As I continue to scroll down the list, I see more of the same. Tiny books for tiny tots take up most of the top 50. I finally find something resembling serious adult fiction at number 42, where Sally Rooney’s new novel Intermezzo resides.
Just stop and mull this over—not a single serious novel made it into the top 40. Zero! Bupkes! This is the literary culture we’ve created for ourselves—and it’s tinier than the toddlers who now set the tone for the book business.
Of course, book reading of all sorts is in decline—fewer than half of US adults read a book in the last year, according to the NEA. But fiction readership has been hurt most of all, falling 17% over the course of a decade.
The result is that 62% of those surveyed read no fiction whatsoever—neither novels nor short stories.
“I’ve become self-conscious about reading in public—something I’ve done all my life, but never before with such unease.”
I’ve personally encountered a growing hostility to book-readers in recent years.

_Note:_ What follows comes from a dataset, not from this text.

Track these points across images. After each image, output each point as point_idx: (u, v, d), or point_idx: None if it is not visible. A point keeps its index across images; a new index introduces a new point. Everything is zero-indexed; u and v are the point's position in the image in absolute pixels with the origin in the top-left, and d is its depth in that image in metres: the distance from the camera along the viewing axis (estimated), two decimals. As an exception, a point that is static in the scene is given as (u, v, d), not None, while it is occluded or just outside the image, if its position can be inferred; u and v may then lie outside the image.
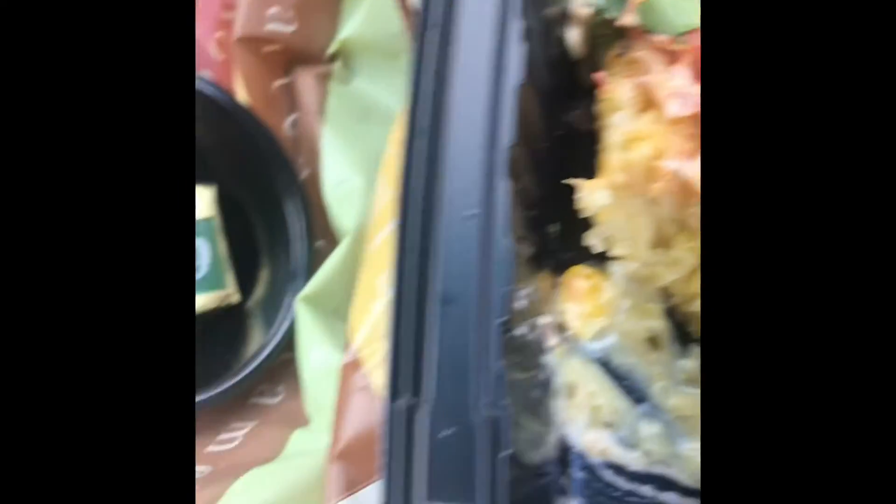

If you mention a contemporary novel in conversation, you will hear dismissive comments in response—such as:
You read novels? Who has time for that?
That seems innocent enough, but the facial expressions that accompany these remarks are unsettling. I can’t help remembering Pol Pot who, when he took over in Cambodia, killed everybody who read books.
Maybe I’m misinterpreting the pervasive vibe of brat culture. But the result is that, over time, I’ve become self-conscious about reading in public—something I’ve done all my life, but never before with such unease.
From the stares and passing comments, I can tell that this is considered odd behavior, and inspires distrust in some circles.
The same day I did this survey of bestsellers, The Atlantic published a scorching indictment entitled “The Elite College Students Who Can’t Read Books.”
The author talked to 33 professors about the reading skills of college students today—and their verdict is gloomy.
A Berkeley professor admits that she has cut required reading in half—and no longer expects students to read entire books, just extracts.
A Georgetown professor complains that students lose focus now when reading a sonnet—a 14-line poem!
A University of Virginia professor says that students are now “shutting down” when faced with new ideas.
A Columbia professors sums up the crisis: “It’s not that they don’t want to do the reading. It’s that they don’t know how.”